Helena sat up and gazed at the repast. “This is the remains of what Maud and I carried here this morning.”
Stephen broke the loaf, tore off a piece and offered it to her. “The Sheriff’s men didn’t find it all.”
“But you did.” Had he taken this from them?
He recognized her disapproval and frowned. “I did not steal this away from your friends.”
Helena fingered the bread. “Then…”
“Your cook was still there. I found her and explained your need. She rounded up a little from all who benefited from your calls this morning.”
“Did the Sherriff and his men harm Maud in any way?”
“They all but abandoned their tax collecting once you were sighted. Maud was untouched.” He touched her wrist. “Will you eat now?”
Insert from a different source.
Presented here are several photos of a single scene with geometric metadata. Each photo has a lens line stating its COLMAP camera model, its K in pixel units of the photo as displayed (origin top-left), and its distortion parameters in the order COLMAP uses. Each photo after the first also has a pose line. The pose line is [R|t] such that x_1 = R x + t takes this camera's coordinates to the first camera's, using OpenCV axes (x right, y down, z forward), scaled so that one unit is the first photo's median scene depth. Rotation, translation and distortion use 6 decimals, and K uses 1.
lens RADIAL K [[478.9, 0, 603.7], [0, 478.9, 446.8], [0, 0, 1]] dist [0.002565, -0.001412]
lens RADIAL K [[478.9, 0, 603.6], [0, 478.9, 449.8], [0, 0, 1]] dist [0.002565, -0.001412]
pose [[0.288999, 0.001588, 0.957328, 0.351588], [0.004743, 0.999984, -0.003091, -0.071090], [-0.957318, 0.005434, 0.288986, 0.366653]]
Helena pulled the bread apart and ate some morsels. Stephen sliced a peach and sat back, watching her eat with hawk-like scrutiny.
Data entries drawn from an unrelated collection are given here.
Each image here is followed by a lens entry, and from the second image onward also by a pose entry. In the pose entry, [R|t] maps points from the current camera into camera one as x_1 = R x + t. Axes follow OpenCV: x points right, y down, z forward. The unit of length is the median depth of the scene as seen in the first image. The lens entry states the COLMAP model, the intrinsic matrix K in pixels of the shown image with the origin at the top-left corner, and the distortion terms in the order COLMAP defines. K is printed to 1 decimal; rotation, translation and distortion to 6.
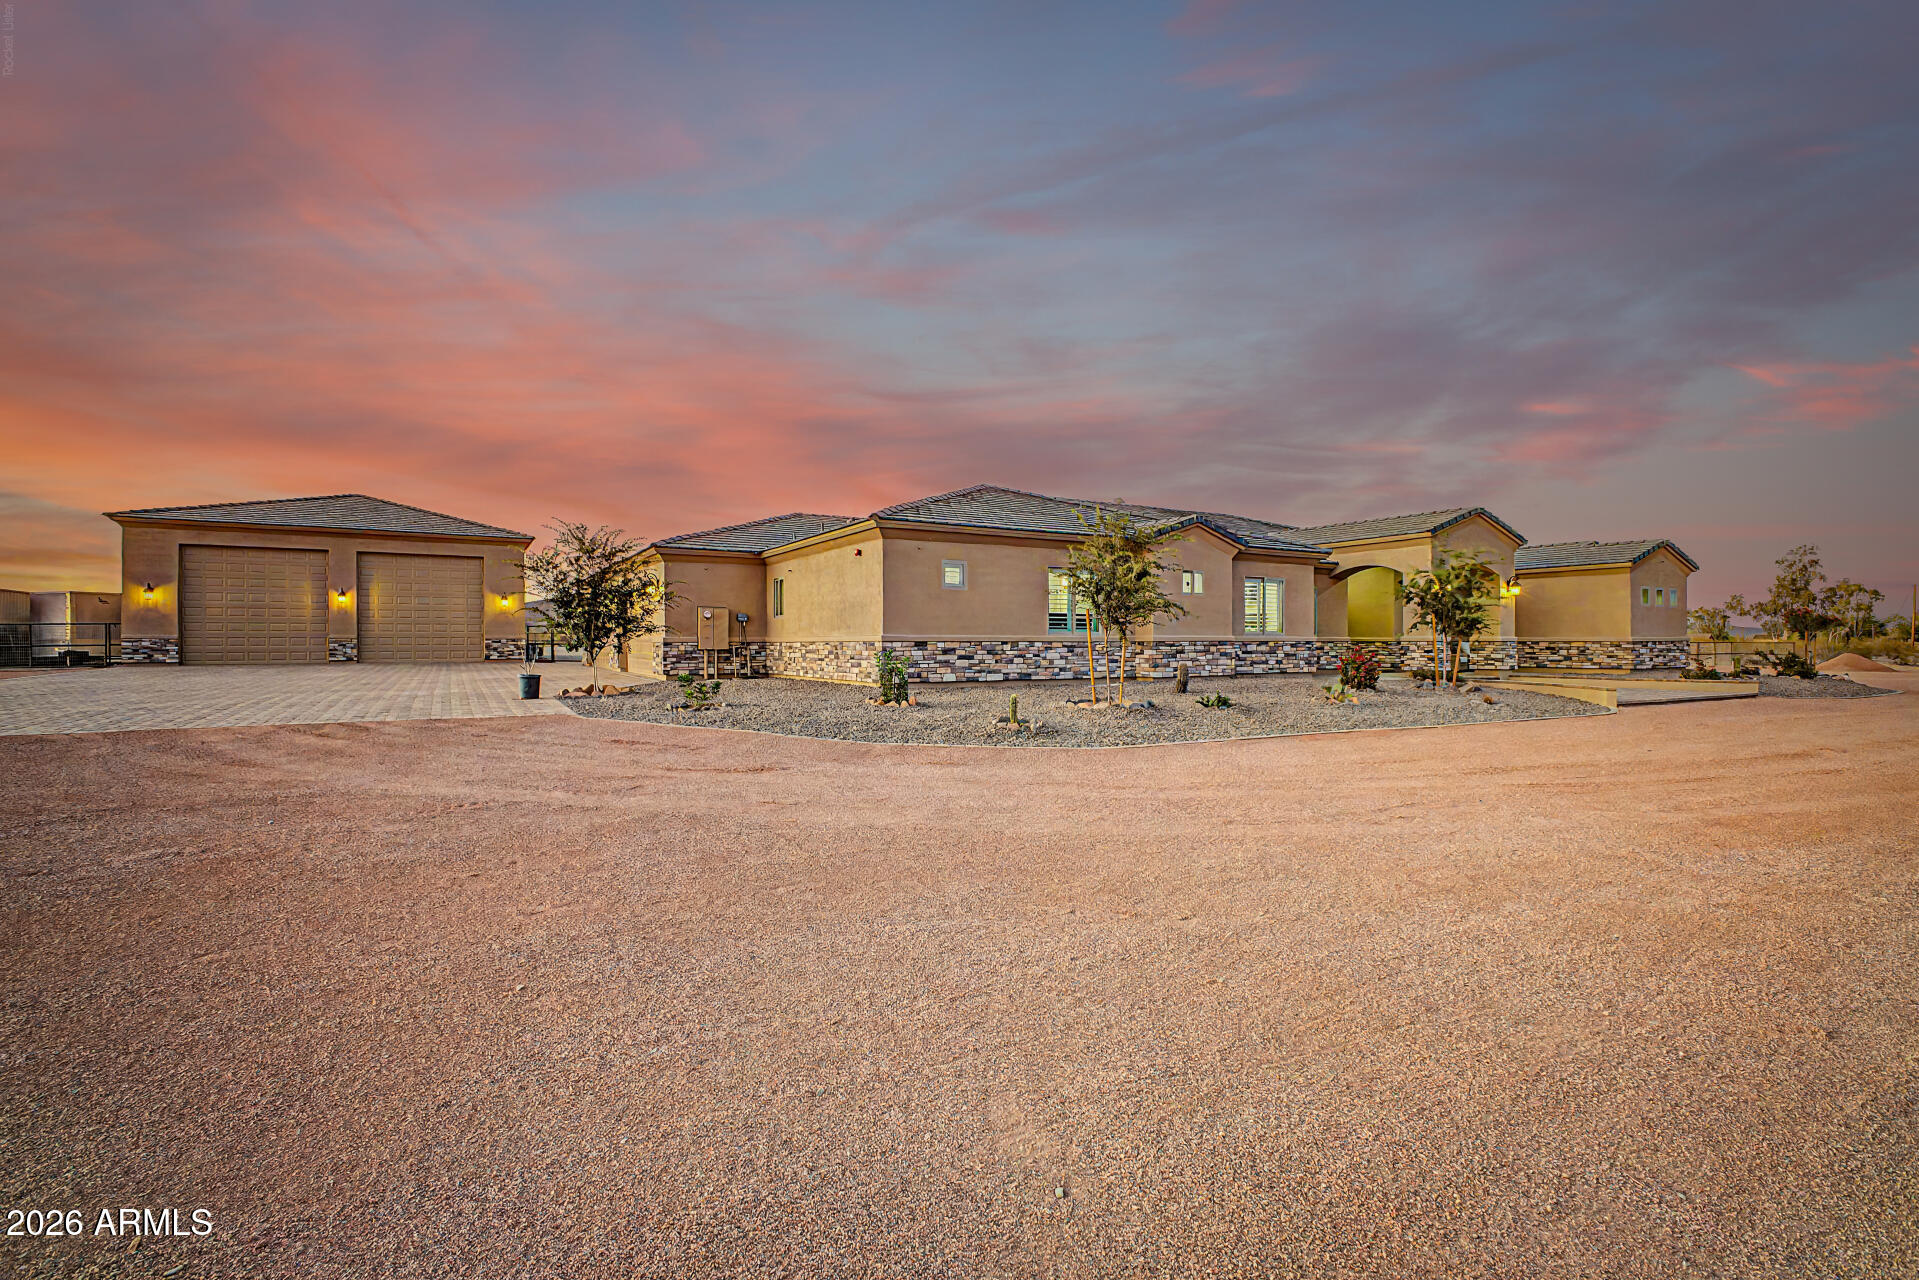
lens RADIAL K [[863.0, 0, 970.7], [0, 863.0, 651.3], [0, 0, 1]] dist [0.004126, 0.000209]
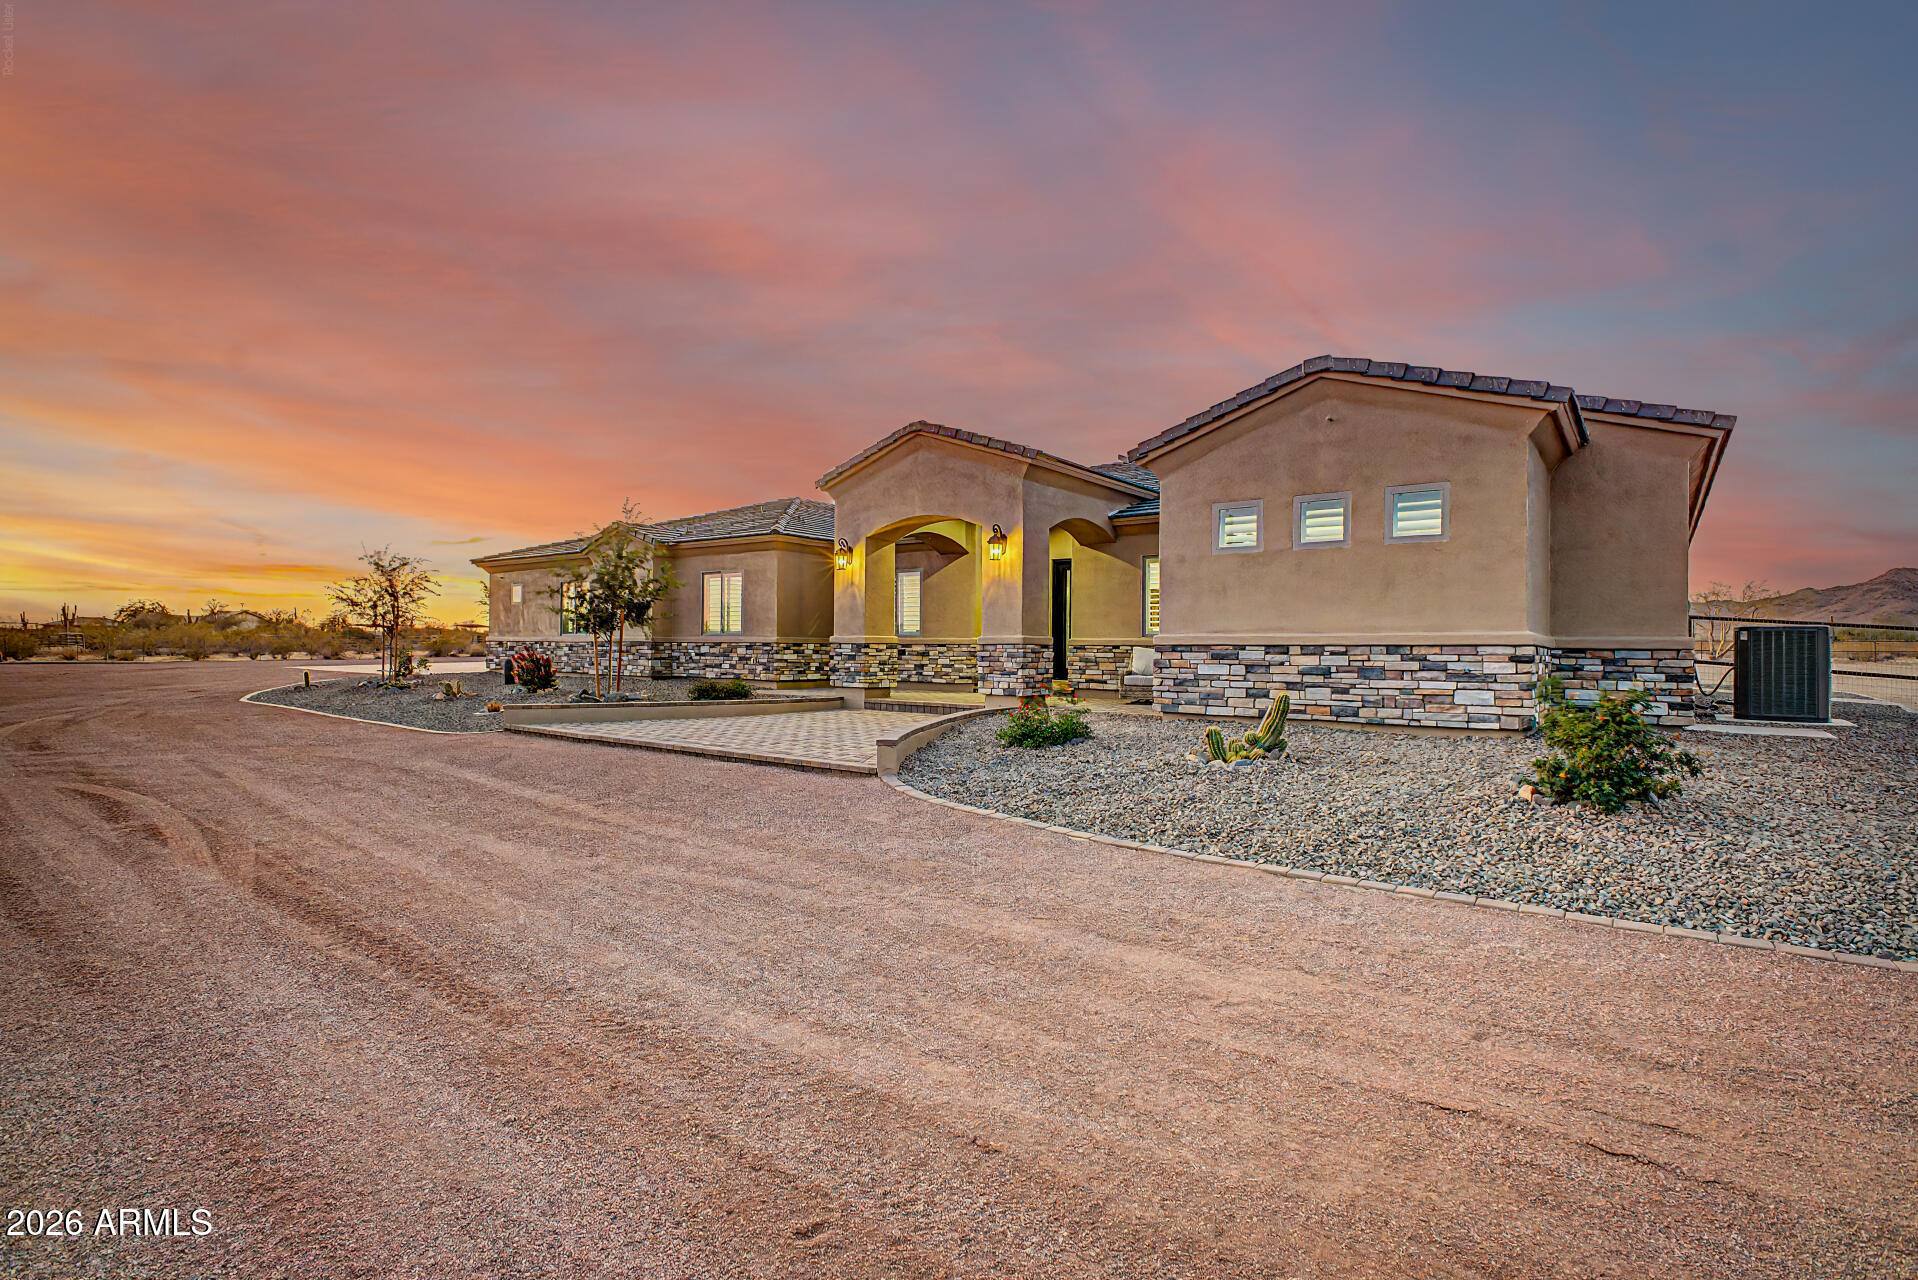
lens RADIAL K [[895.0, 0, 962.4], [0, 895.0, 639.6], [0, 0, 1]] dist [0.033998, -0.001020]
pose [[0.384466, -0.003792, -0.923131, 1.305958], [-0.017992, 0.999771, -0.011600, -0.008463], [0.922964, 0.021069, 0.384310, 0.881443]]
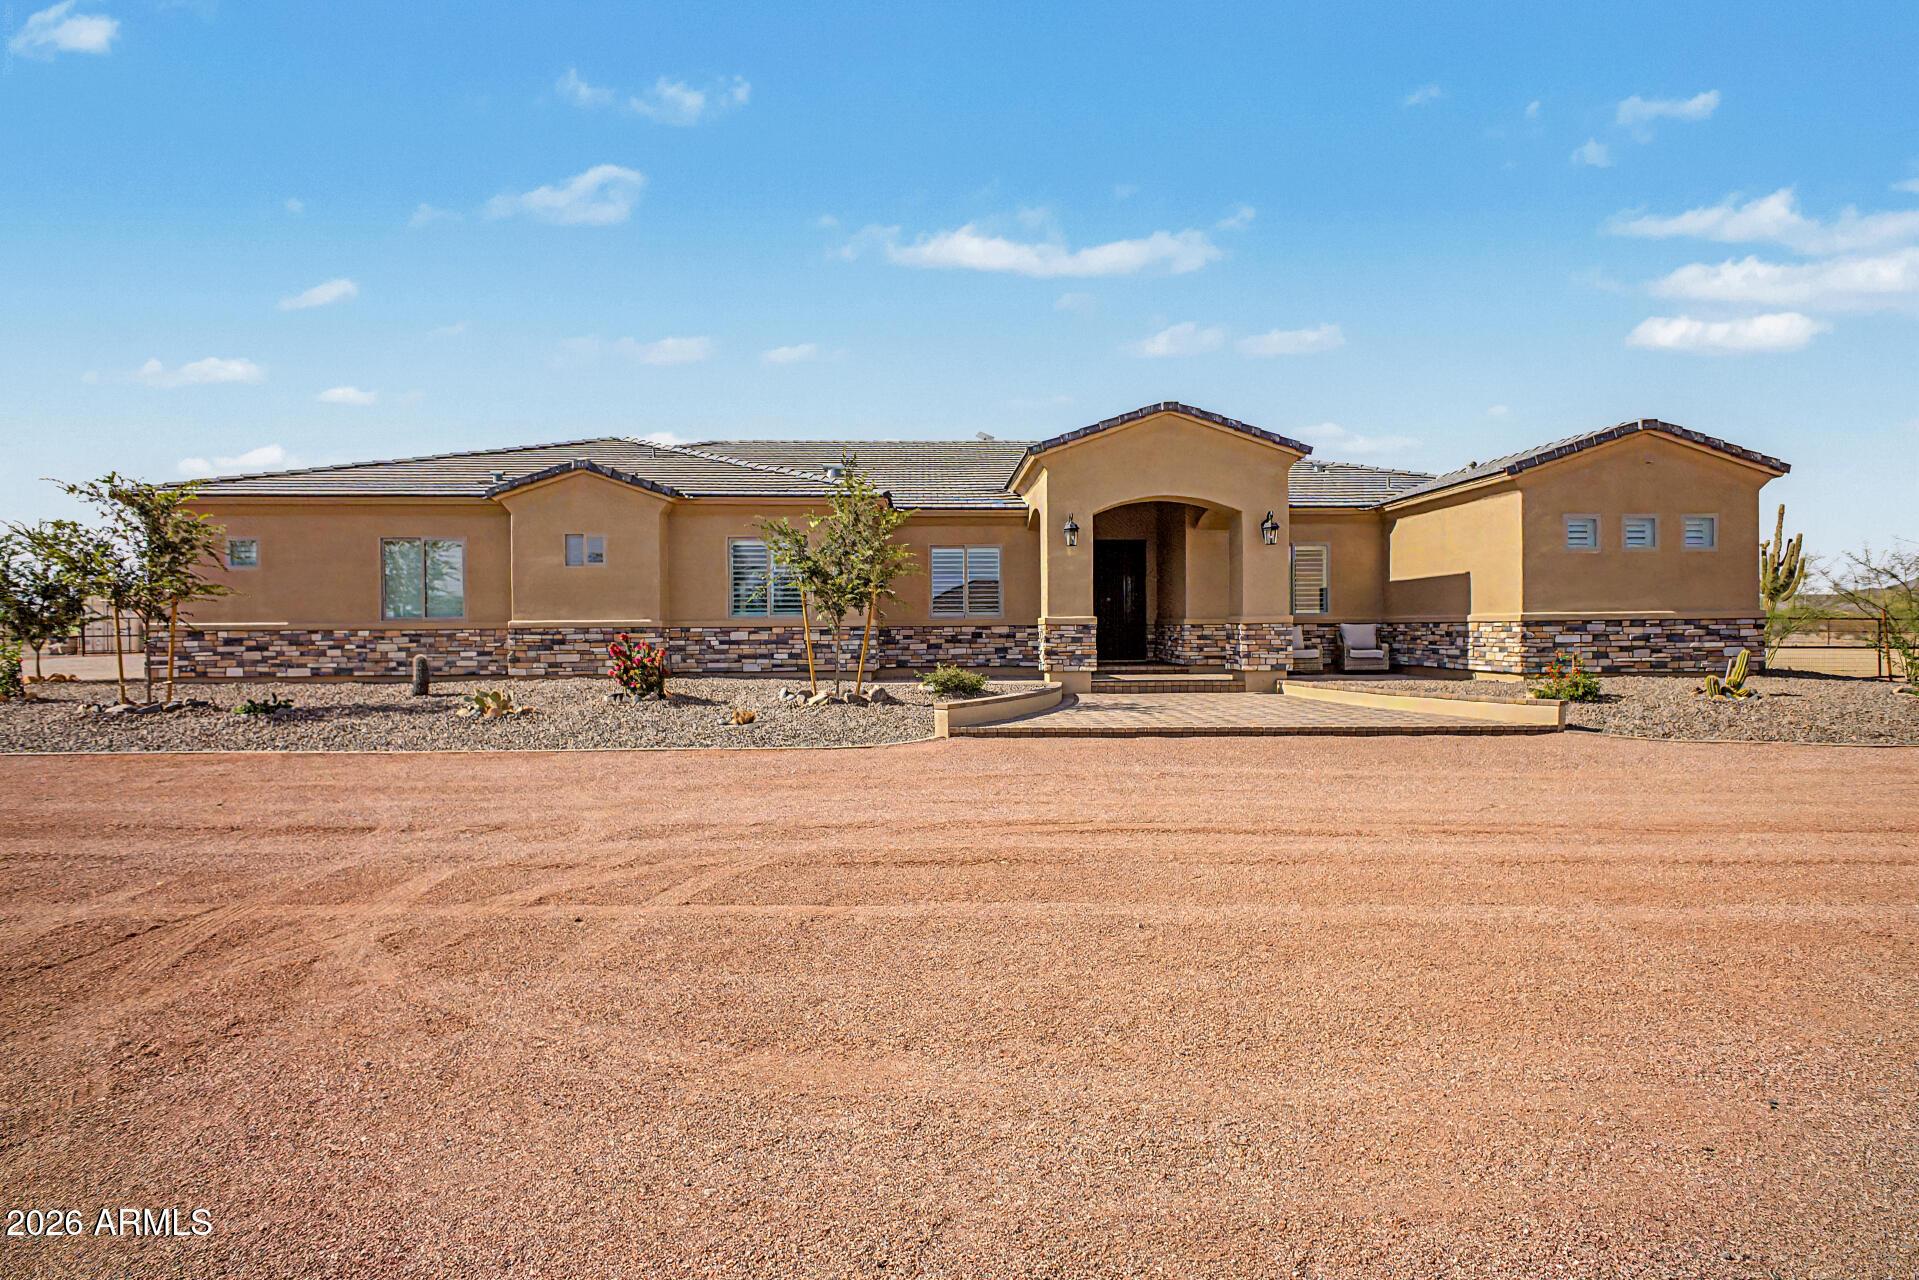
lens RADIAL K [[1031.6, 0, 945.2], [0, 1031.6, 647.0], [0, 0, 1]] dist [0.017485, -0.002050]
pose [[0.880503, 0.001670, -0.474038, 0.875627], [0.001717, 0.999976, 0.006712, -0.000422], [0.474038, -0.006723, 0.880479, 0.328155]]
“Have you become my guardian now?” Helena asked between mouthfuls.
“I?”
“You watch me as if you count each crum
b that passes my lips.”
“I want to see you recover from your misadventure.”
“It is only because of your intervention that I stand a chance of recovery at all. They would have caught me.” She couldn’t resist adding, “Eventually.”
“Would capture have been such a disaster, ’Elena?”
The way he pronounced her name reminded Helena sharply of Brittany and the days she had spent there as a child. He was not being as careful with his speech in front of her and it pleased her that he had relaxed his guard.
“Would capture have been a disaster?” she repeated. “Probably. There were five of them and they did not strike me as the courtly, gentle type that honors womanhood.”
Stephen smiled. “No, indeed. I think you are right there. But is capture all you fear?”
Helena shook her head. “Questions.”
“Aaaah,” he breathed. “Yes, you would want to avoid the wrong sort of questions.” He frowned. “You have more experience than I in clandestine affairs. I am more accustomed to settling matters openly, with sword and shield if necessary.”
“I would not have it otherwise,” Helena declared swiftly. Then she realized the import of her words and felt her cheeks turn hot. “I meant no assumption, my lord,” she said stiffly.
Stephen laughed, his teeth white in the shadowed light beneath the mighty oak. “Pray, do not attempt to amend your words, my sweet lady. They bring me pleasure, no matter their intention.” He cupped her glowing cheek with his hand. His flesh was cool against hers.
Stephen’s touch was startling but Helena did not resist the gesture, for it salved her conscience. She smelled his scent. It was an appropriately manly smell, astonishingly pleasant. She had experienced the different odors of men when living cheek by jowl with them in Robert’s camp. She had grown used to the often repugnant, acrid aromas they gave off. If a man’s scent was fresh enough to avoid wrinkling her nose, she thought nothing more of it.
But Stephen’s worked a different effect on her. Helena liked it. She liked his touch. It was pleasant and she would welcome more of it. She sat perfectly still, while through her mind tumbled images and confusing feelings. Her whole body prickled into an almost painful alertness. Her breath came faster.